Supplied entries —
========================
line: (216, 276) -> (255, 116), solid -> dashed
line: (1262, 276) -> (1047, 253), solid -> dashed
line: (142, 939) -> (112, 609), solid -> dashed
========================
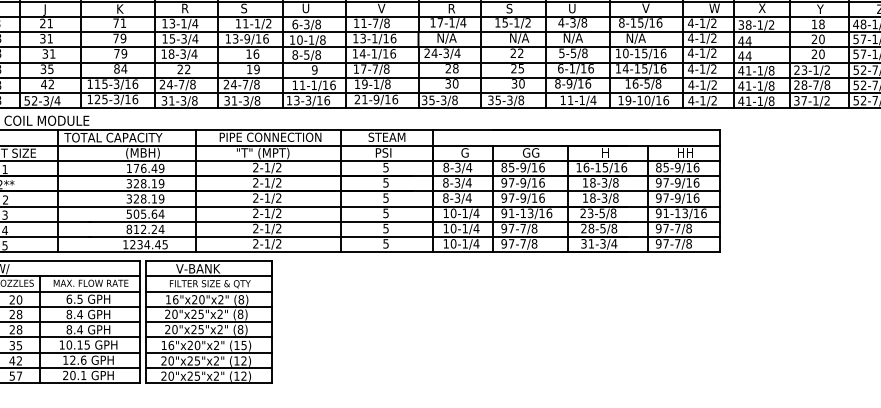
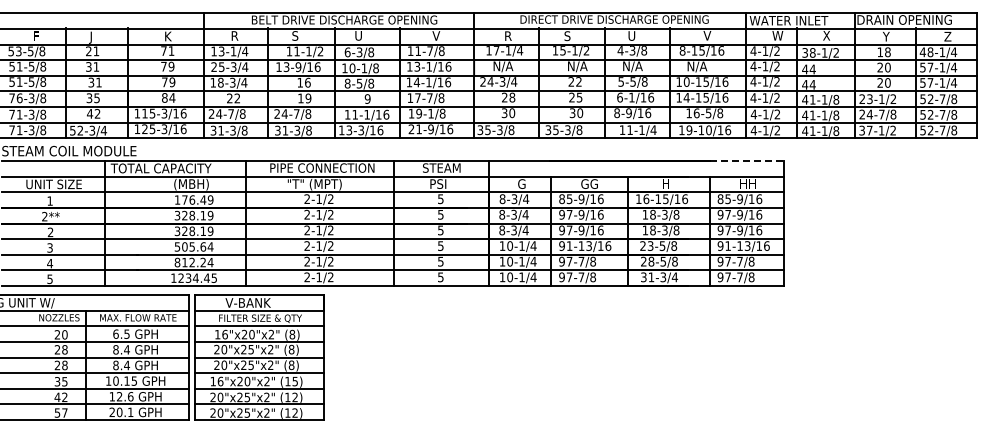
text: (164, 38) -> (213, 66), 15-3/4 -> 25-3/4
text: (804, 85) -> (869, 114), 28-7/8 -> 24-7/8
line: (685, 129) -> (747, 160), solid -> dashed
========================
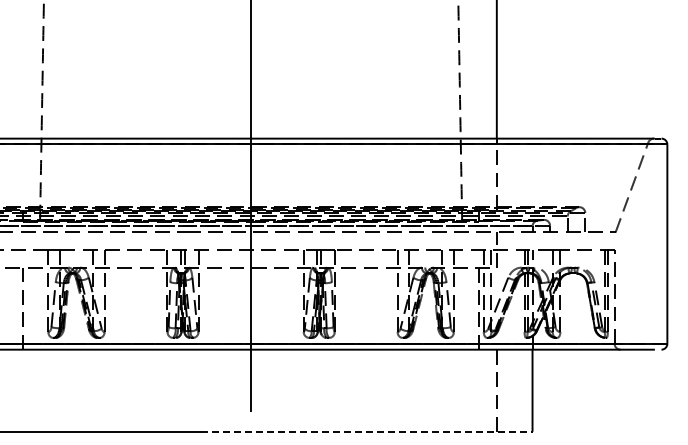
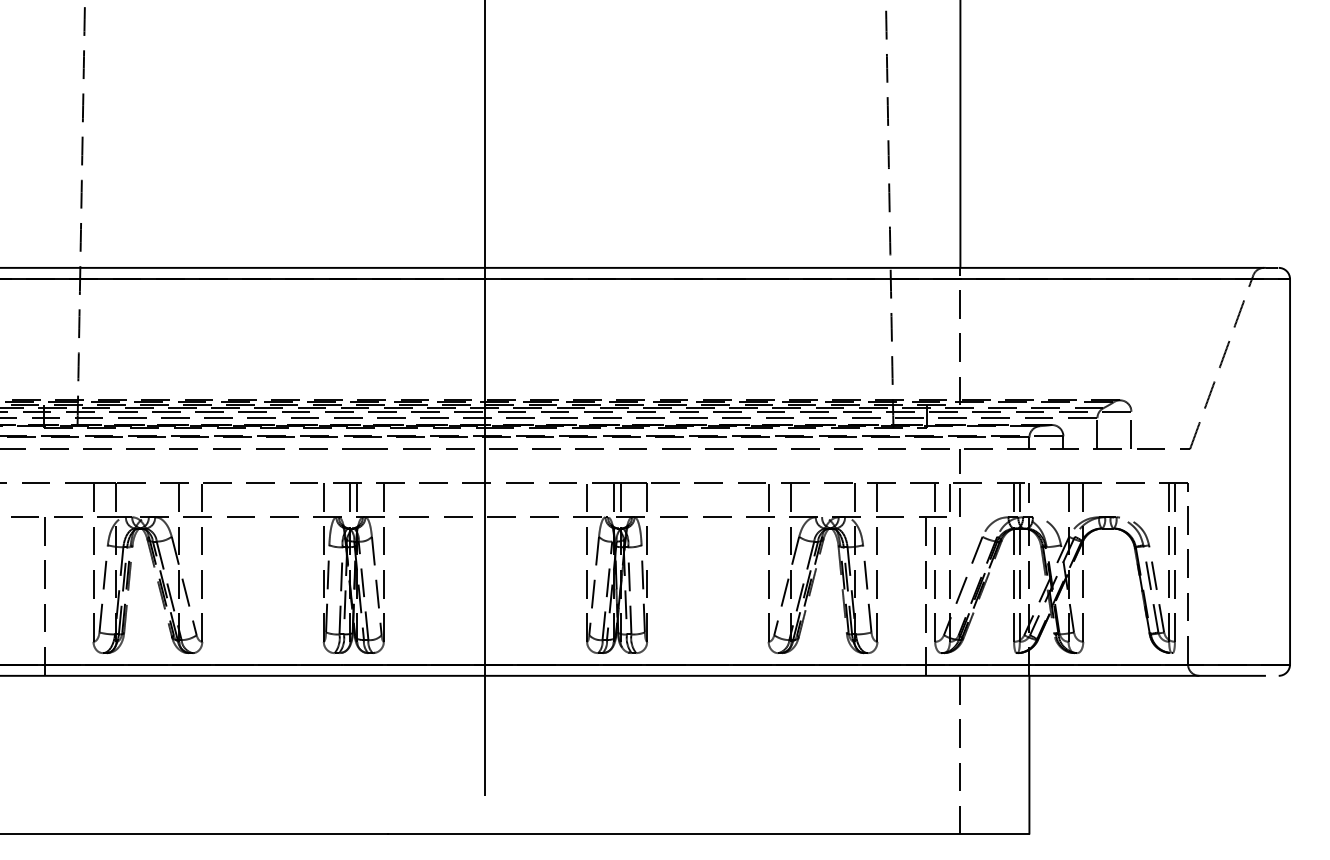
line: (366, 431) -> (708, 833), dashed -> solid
========================
Task instructions —
Across the entries above, count the lines with the word "solid" and report that count by itself.

Exercise result —
5